Hierzu gehören z.B. die frühe Information über psychische und physische Traumafolgen, eine transparente und sensible Vorgehensweise bei notwendigen körperlichen Untersuchungen, eventuell stützende Medikation, aber auch das Verordnen von Physiotherapie und Massage zur Verbesserung des Körpererlebens.

 

 

Ressourcenorientierte Trauma-adaptierte Psychotherapie

 

Die besonders labile psychische Situation von Patientinnen mit Traumata in der Vorgeschichte erfordert ein flexibles, verbindliches und eher hoch-frequentes therapeutisches Angebot. Auf der Grundlage wissenschaftlich anerkannter traumatherapeutischer Ansätze (u.a. Psychodynamisch-imaginative Traumatherapie PITT nach Reddemann) werden Patientinnen darin unterstützt, sich als aktive Überlebende des Traumas wahr zu nehmen, die Sucht als Bewältigungsversuch zu erkennen und bisher nicht genutzte Ressourcen zu entdecken und für sich zu nutzen.

 

Für einen verbesserten Umgang mit traumatischen Erinnerungen (Intrusionen, Flash Backs) wird mit Psychoedukation, (imaginativen und kognitiven) Distanzierungs- und Stabilisierungstechniken sowie individuellen Strategien zur Selbstberuhigung gearbeitet.

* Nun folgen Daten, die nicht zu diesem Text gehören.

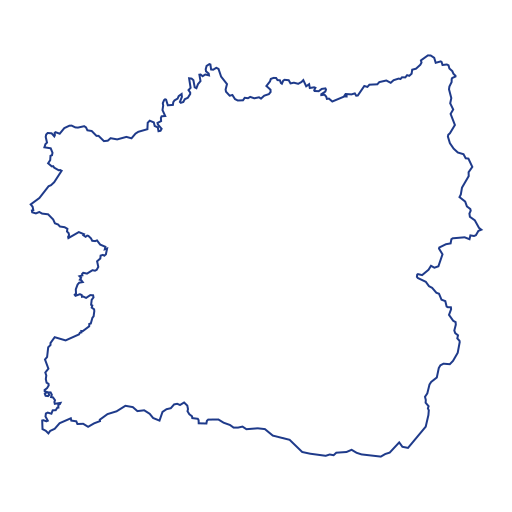 Lac Duong, Lâm Đồng, Vietnam (Albers equal-area conic projection)
{"feature_id": "81297802B90979220295161", "entity_name": "Lac Duong", "entity_type": "district", "adm_level": 2, "iso_a3": "VNM", "parent_name": "Vietnam", "parent_adm1": "Lâm Đồng", "projection": "albers", "projection_center": [108.454, 12.138], "detail": "fine", "context": "isolated", "style": "outline", "palette": "blue", "viewbox_px": 512, "rotation_deg": 0, "n_neighbors": 0, "source": "geoboundaries", "source_scale": "gbopen_adm2", "svg_char_len": 5808}
<svg xmlns="http://www.w3.org/2000/svg" viewBox="0 0 512 512"><path d="M481.3,229.7L479.0,227.9L474.8,220.3L469.9,216.8L469.4,213.6L470.7,210.7L470.3,209.0L466.9,206.4L465.2,201.6L459.5,197.1L460.8,194.5L462.0,187.6L468.7,176.1L468.6,172.2L472.3,166.9L468.4,158.6L465.7,158.3L463.5,154.2L457.8,152.5L453.6,148.6L449.9,143.2L447.9,136.6L448.3,134.7L449.9,133.3L454.9,125.0L450.6,113.9L453.2,109.5L450.2,103.3L451.3,98.1L449.0,89.3L449.4,86.5L451.6,82.1L451.7,79.0L452.2,78.0L455.5,76.5L455.5,75.8L453.4,73.7L452.3,71.1L449.4,68.5L448.5,65.3L446.8,64.5L442.5,65.0L441.6,62.0L440.7,61.4L435.7,62.8L434.2,57.8L430.7,55.5L427.9,55.4L420.9,60.4L421.5,62.6L420.3,64.8L416.0,68.7L412.2,69.7L411.6,73.7L409.3,75.8L407.1,75.2L405.3,77.4L402.0,77.3L400.5,79.0L398.6,78.6L393.6,80.2L390.7,82.8L386.3,80.5L379.3,82.1L377.3,84.3L369.4,84.7L367.4,86.9L364.3,86.0L357.8,95.5L356.2,95.7L354.8,93.4L351.5,94.4L345.6,94.0L344.9,95.0L346.6,95.4L346.6,96.5L344.5,96.4L332.3,101.5L328.9,98.6L326.9,98.9L326.2,96.6L324.5,94.7L321.3,95.1L321.3,94.2L325.3,91.6L326.0,89.6L325.4,88.4L321.8,88.9L318.7,91.2L314.6,91.0L314.2,90.3L315.4,87.8L314.1,87.3L309.8,88.0L309.1,84.2L306.2,86.3L303.3,80.1L301.5,82.0L298.2,83.8L293.9,82.7L290.5,83.4L288.7,80.2L284.5,79.8L283.2,80.7L281.9,83.7L280.9,83.0L279.9,80.3L277.5,80.1L276.1,78.0L273.6,77.9L270.8,78.9L270.0,81.4L266.4,86.0L270.5,89.7L270.6,92.0L268.9,94.1L264.2,95.7L261.0,98.6L259.0,97.3L254.3,98.3L250.2,96.9L248.0,98.2L244.7,97.8L243.0,100.3L237.8,100.5L235.0,99.1L232.4,95.0L229.7,95.7L226.0,91.7L225.6,89.5L227.0,84.1L221.1,76.6L218.5,68.9L216.3,67.8L213.2,69.7L211.1,69.5L210.4,64.5L209.4,64.1L206.6,65.9L205.7,69.2L206.0,71.3L208.7,73.6L209.0,75.4L205.3,74.5L202.6,76.2L200.6,74.5L199.4,74.7L200.5,81.1L198.0,84.1L196.4,88.2L194.7,87.3L193.4,80.2L191.6,78.6L189.1,78.3L190.6,87.8L188.5,90.1L190.2,92.5L190.2,94.0L187.8,97.8L184.8,99.2L183.3,102.0L180.8,102.8L179.9,101.9L181.9,96.9L181.6,94.0L178.7,96.1L177.6,98.6L174.5,100.4L173.3,102.1L172.9,104.9L167.8,105.3L166.1,99.7L165.1,99.3L164.1,100.1L162.8,103.2L163.2,105.4L162.5,110.1L165.2,116.0L161.6,116.3L160.9,117.9L161.1,121.1L157.5,122.9L157.9,124.5L161.6,128.8L160.5,130.8L158.5,131.2L157.8,127.4L154.7,126.0L153.8,122.4L149.7,120.7L147.7,122.8L147.4,129.2L138.3,131.8L135.5,133.6L131.5,138.3L126.4,136.9L117.2,139.4L110.6,138.2L107.8,140.7L103.9,141.1L98.6,135.9L96.5,135.9L91.7,131.0L87.4,130.3L86.0,127.4L84.2,126.2L77.9,127.6L75.3,127.4L71.6,125.6L69.4,125.7L64.3,128.1L59.7,133.7L55.5,132.2L54.6,133.0L54.9,135.2L54.3,136.4L51.6,133.3L47.7,133.0L46.2,134.5L45.7,136.9L47.0,142.6L45.4,144.2L44.4,147.3L50.7,148.3L52.5,152.8L52.0,155.2L50.5,155.8L50.2,160.1L48.1,163.3L51.8,166.4L53.2,166.2L54.2,167.7L58.8,170.3L60.1,170.0L61.6,170.8L54.2,182.2L51.0,185.2L48.6,186.2L39.4,198.0L30.7,204.4L32.6,206.7L33.3,210.1L31.9,210.5L32.2,212.3L35.9,213.4L39.3,212.0L42.1,213.6L48.1,214.3L53.2,219.5L54.9,223.3L58.1,224.5L59.9,226.5L64.6,227.2L67.4,228.8L67.0,231.5L68.6,233.1L69.1,235.1L68.1,236.9L68.4,238.1L78.8,232.1L84.0,234.2L83.3,235.2L85.6,236.8L87.2,235.6L88.4,235.9L91.0,238.4L92.2,240.8L95.2,241.1L97.0,240.4L100.2,244.6L105.4,246.8L104.8,249.3L107.1,248.5L105.9,254.3L104.3,255.7L102.9,254.9L100.6,255.6L100.3,258.5L97.1,261.3L98.3,266.9L96.7,269.8L95.0,270.7L92.5,270.2L87.0,273.6L83.2,272.8L82.1,274.0L82.4,275.4L79.5,276.2L81.1,277.8L79.9,279.7L81.2,280.1L82.7,282.1L79.2,282.7L77.6,284.5L75.8,289.3L76.0,293.5L74.7,294.8L75.5,295.8L79.9,294.2L81.7,295.0L82.0,296.8L83.1,296.5L86.1,297.9L90.3,295.1L93.1,295.3L93.5,297.4L91.7,299.8L91.1,304.8L92.3,305.5L91.7,307.6L94.1,309.3L94.3,311.1L93.6,316.3L92.4,317.8L90.8,323.5L89.3,323.9L89.2,326.3L82.8,331.1L81.3,331.0L81.4,332.4L79.9,332.7L79.0,334.4L65.6,340.4L54.7,337.2L50.5,343.0L50.5,345.0L48.2,347.3L47.1,357.0L45.0,359.5L48.4,368.7L45.3,372.5L46.3,375.5L45.8,379.1L46.6,382.7L48.5,383.8L48.7,385.4L47.1,388.1L44.6,390.0L44.7,391.3L47.0,392.0L44.8,393.8L45.6,395.8L48.1,396.1L49.2,395.0L48.0,392.4L50.6,392.4L51.8,394.7L51.1,397.1L53.0,397.4L55.0,400.2L54.4,402.0L54.8,403.8L60.5,402.9L59.9,404.1L58.3,404.8L58.4,407.6L57.3,407.7L55.7,410.2L52.7,410.3L51.4,413.7L47.7,412.6L45.9,413.5L45.5,416.5L47.8,420.7L46.4,421.3L43.3,420.2L42.2,420.5L42.5,429.1L45.8,430.8L48.4,433.4L50.2,430.9L54.7,428.8L59.6,423.2L70.8,418.3L71.3,420.6L76.3,421.3L77.4,424.0L83.2,423.8L88.1,426.8L94.2,423.3L100.0,421.1L99.8,419.7L107.5,414.1L116.6,411.3L125.4,405.8L132.8,407.1L137.4,411.1L144.2,410.3L149.7,413.8L153.1,418.0L159.5,420.6L162.5,411.9L166.5,409.2L170.8,408.2L174.1,404.4L177.2,403.8L180.0,405.0L184.1,402.5L187.3,405.6L188.0,409.1L187.5,411.2L189.3,414.2L192.0,416.3L192.3,418.1L197.8,418.8L198.6,420.2L198.7,423.3L206.4,423.5L206.9,420.8L208.2,419.6L218.4,419.5L223.6,422.7L230.0,425.0L233.6,427.6L238.0,427.6L242.5,426.6L246.4,429.2L257.7,428.3L264.9,429.1L272.8,435.6L289.6,439.8L302.2,452.0L310.1,453.7L325.7,455.8L329.7,454.5L333.6,455.2L336.3,452.7L346.5,452.0L351.6,449.8L356.6,452.8L361.5,454.4L380.8,456.6L385.3,454.0L389.7,452.6L399.2,442.4L402.4,446.8L408.0,447.9L425.7,426.7L428.4,415.1L428.8,410.3L427.9,408.4L428.6,406.2L425.6,402.7L425.8,400.0L425.0,396.8L427.3,393.4L429.5,384.5L431.2,381.9L436.8,377.5L438.8,368.0L440.4,365.3L443.5,363.7L449.8,364.2L453.0,360.9L457.7,352.8L459.7,342.1L459.5,340.8L457.3,338.4L458.0,335.3L455.2,333.1L454.3,330.5L455.8,324.7L455.6,322.1L453.2,320.8L449.0,314.9L451.1,309.2L450.9,307.3L447.7,307.2L446.6,306.5L445.3,301.1L441.5,299.7L439.0,293.7L436.4,292.8L432.1,287.8L429.0,286.2L425.8,281.8L417.8,278.0L416.9,276.8L417.2,274.6L417.9,274.1L422.1,275.1L428.5,269.8L431.0,265.8L434.4,267.7L438.4,266.3L442.5,254.3L439.0,248.6L439.3,247.5L446.0,244.2L450.6,243.4L451.4,239.2L452.7,238.3L464.6,237.3L469.5,239.2L470.4,235.4L474.0,236.0L475.9,235.2L478.4,230.9L481.3,229.7Z" fill="none" stroke="#1e3a8a" stroke-width="2"/></svg>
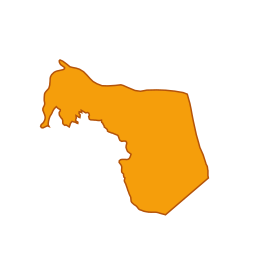 outline of Belém, Brazil, rotated 124°
{"feature_id": "56859067B26519845494345", "entity_name": "Belém", "entity_type": "district", "adm_level": 2, "iso_a3": "BRA", "parent_name": "Brazil", "parent_adm1": "", "projection": "albers", "projection_center": [-48.415, -1.273], "detail": "fine", "context": "isolated", "style": "filled", "palette": "amber", "viewbox_px": 256, "rotation_deg": 124, "n_neighbors": 0, "source": "geoboundaries", "source_scale": "gbopen_adm2", "svg_char_len": 3288}
<svg xmlns="http://www.w3.org/2000/svg" viewBox="0 0 256 256"><g transform="rotate(124 128 128)"><path d="M176.1,200.0L175.5,198.6L171.3,196.1L170.9,194.3L170.1,195.8L169.0,196.6L166.6,197.8L164.3,198.6L161.9,199.2L158.8,199.3L156.0,199.8L154.4,199.9L152.9,199.9L151.8,199.6L150.4,199.4L150.8,197.5L150.8,196.0L150.6,194.4L151.8,193.7L153.5,193.8L154.7,193.0L155.8,192.0L156.5,190.3L157.2,188.6L157.4,187.5L158.4,186.2L159.5,185.5L160.8,184.4L161.1,182.9L161.1,181.8L160.2,181.1L160.0,179.4L160.0,177.3L158.2,177.7L156.5,178.3L153.8,178.1L153.4,176.7L152.7,174.9L152.6,173.2L152.3,172.2L151.2,172.8L151.2,174.4L151.2,175.5L149.9,176.2L148.7,176.4L147.7,177.3L146.7,178.1L146.6,176.6L146.6,175.0L146.3,173.7L144.9,174.4L143.8,175.1L143.3,176.8L141.8,177.5L141.1,175.0L140.3,176.0L139.4,176.7L139.3,175.2L139.2,173.5L139.1,171.5L137.8,170.3L137.6,169.1L138.1,168.1L139.1,167.1L140.4,167.1L141.7,165.7L142.3,164.9L142.1,163.5L140.9,161.5L140.2,160.2L139.5,159.1L139.0,158.0L138.5,157.0L137.6,155.6L136.3,154.4L137.1,153.8L138.0,153.0L138.2,151.5L138.9,150.6L139.5,149.1L140.5,148.2L140.5,146.9L140.7,145.3L140.9,144.2L142.0,143.3L142.0,141.9L141.6,140.4L141.3,138.9L140.8,137.7L140.6,136.3L140.2,134.4L139.8,132.4L140.3,131.4L141.1,130.3L142.0,129.1L142.8,127.7L142.6,125.8L141.1,124.1L140.2,122.5L140.7,121.1L141.9,120.2L143.1,119.9L145.2,118.8L146.6,117.0L147.7,115.2L148.0,110.8L151.0,110.0L152.5,109.9L153.8,110.3L155.0,111.6L155.6,112.8L157.4,115.4L158.4,116.4L160.0,116.9L161.5,116.1L162.2,114.0L162.7,112.8L163.3,111.9L164.2,111.1L165.2,110.5L166.3,109.9L168.0,108.6L168.4,107.4L168.6,106.0L169.8,105.2L171.0,103.9L171.0,102.8L172.1,102.2L173.3,101.9L174.3,101.0L175.0,99.8L175.6,98.7L177.4,96.3L178.1,95.3L179.5,93.6L180.8,91.7L181.8,90.4L182.7,89.0L183.3,87.9L184.0,86.9L185.0,86.1L186.9,84.5L187.5,83.5L187.8,82.1L188.1,79.9L188.0,78.6L188.1,77.4L188.4,76.1L188.8,75.0L189.2,73.7L189.2,72.6L188.5,70.1L188.3,68.9L187.9,67.7L187.1,65.8L186.2,63.9L185.4,62.6L184.6,61.3L183.9,60.3L182.3,57.9L181.8,56.9L181.3,55.6L180.9,54.2L180.5,52.9L179.7,50.6L179.3,49.5L179.0,48.4L164.4,44.4L124.5,33.4L122.8,35.1L118.6,37.9L117.8,38.8L115.8,40.5L115.0,41.7L114.3,43.1L113.1,44.5L112.1,45.8L108.1,50.9L104.0,57.5L100.6,61.4L95.3,67.7L85.4,78.1L80.9,82.6L76.8,86.6L73.1,90.4L66.8,97.8L67.8,102.1L71.4,110.0L75.7,118.0L77.8,121.4L80.3,125.4L86.1,133.6L87.8,135.3L90.6,138.2L93.0,143.2L94.5,150.6L95.4,155.7L96.2,158.1L99.8,162.3L103.5,167.1L104.6,168.6L107.5,173.2L108.7,178.5L109.0,183.0L108.3,187.0L107.1,191.7L106.2,196.3L106.4,201.0L107.4,204.5L108.2,206.3L108.9,208.0L109.7,210.3L109.3,214.5L109.2,216.5L109.1,219.5L109.6,222.4L110.8,222.6L112.0,221.5L113.1,219.4L113.2,217.6L113.3,214.4L114.5,213.8L116.0,214.5L119.1,217.4L120.0,218.3L121.2,219.3L122.4,220.0L123.5,220.5L125.1,220.8L126.4,221.1L127.8,221.0L129.1,220.8L130.5,220.2L132.4,219.0L133.6,218.3L134.6,217.8L135.9,217.0L137.3,216.5L138.8,216.0L140.2,215.9L142.6,216.3L143.7,216.4L145.0,216.5L146.5,216.2L147.6,215.6L149.2,214.7L150.5,213.9L152.1,212.8L153.8,211.1L154.9,210.4L156.1,210.0L157.7,209.8L159.3,209.5L160.8,208.6L161.7,207.3L163.5,204.7L164.3,203.7L165.2,202.8L166.2,202.2L167.2,201.7L168.4,201.4L169.8,201.2L171.1,201.2L173.7,201.8L175.5,201.4L176.1,200.0Z" fill="#f59e0b" stroke="#b45309" stroke-width="1.5"/></g></svg>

Im Hinblick auf auto-aggressive Impulse werden mit der Patientin alternative Formen der Spannungsabfuhr entwickelt wie z.B. sportliche Anstrengung oder die Anwendung extremer aber nicht-schädigender Reize (vgl. Skills-Training nach M. Linehan), die dann auch in anderen Therapiebereichen (Ergo-, Sport-, Arbeitstherapie) aufgegriffen und unterstützt werden. In den meisten Fällen erleben die Patientinnen die erreichte Stabilisierung bereits als sehr entlastend und wenden sich dann auch anderen Themen zu. Eine länger dauernde ambulante Traumatherapie wird – sofern indiziert -  eingeleitet.

 

 

Spezifische Indikativgruppe „Umgang mit Trauma und Gewalterfahrung“

 

Für Patientinnen, die sich in der Einzeltherapie bereits öffnen und etwas stabilisieren konnten, stellt die Indikativgruppe ein wertvolles zusätzliches Angebot dar. Auch in diesem Therapiemodul stehen Stabilisierung und Ressourcen-Orientierung im Vordergrund. Die Teilnahme an der Therapiegruppe ist für manche Patientinnen im Vorfeld beängstigend, meist erleben sie es jedoch als entlastend, aus der Isolation herauszutreten und sich als eine von vielen Patientinnen mit ähnlichen Erfahrungen zu erleben. Der Austausch über Bewältigungsmuster und eigene Ressourcen vermittelt Hoffnung und reduziert Scham- und Schuldgefühle. In der Gruppe werden sowohl psycho-edukative Inhalte über Trauma und Traumafolgen wie auch skills zur verbesserten Impulskontrolle, Selbstregulation und Selbstfürsorge vermittelt.

 

 

Traumasensibles Vorgehen auch in anderen Therapiebereichen

 

Die in Einzel- und Gruppentherapie angestoßenen Prozesse werden mit der Patientin auch im Hinblick auf die übrigen Therapiebereiche wie Ergo-, Sport-, Physio-, Entspannungs- und Arbeitstherapie reflektiert und übertragen. Gerade in diesen Therapiebereichen können Patientinnen wichtige eigene Ressourcen wahrnehmen und diese gezielt einsetzen lernen  So können Themen wie „Grenzen wahrnehmen“ von der Einzeltherapie z.B. auch in die Arbeitstherapie einfließen und auf den jeweiligen Arbeitskontext bezogen, bearbeitet werden – oder auch umgekehrt.

 

 

Einbeziehung von Angehörigen

 

Wo dies möglich und sinnvoll ist, werden Angehörige in die Behandlung einbezogen. Viele traumatisierte Menschen haben auch gegenüber potentiell hilfreichen Angehörigen (Partner/in, Familie) über ihre Verletzungen geschwiegen. Im Verlauf der Therapie ermutigen wir die Patientinnen dazu, stützende Angehörige in den Therapie- und Heilungsprozess einzubeziehen. Sie haben die Gelegenheit im Rahmen von Paar- und Familiengesprächen sowie einem zweitägigen Angehörigenseminar, ihre Erfahrungen zu thematisieren und sich hilfreichen Angehörigen zu öffnen. Die damit verbundene Entlastung bringt oftmals ganz neue Impulse für die zukünftige Gestaltung der Beziehung.

 

 

Vermittlung von ambulanten Hilfen bzw. Weiterbehandlung

 

In der letzten Therapiephase werden betroffene Patientinnen über ambulante Therapiemöglichkeiten beraten. Bei Indikation und Interesse leisten wir konkrete Unterstützung bei der Suche nach einem ambulanten Therapieplatz oder anderen Hilfen, z.B. zur Überbrückung von Wartezeiten.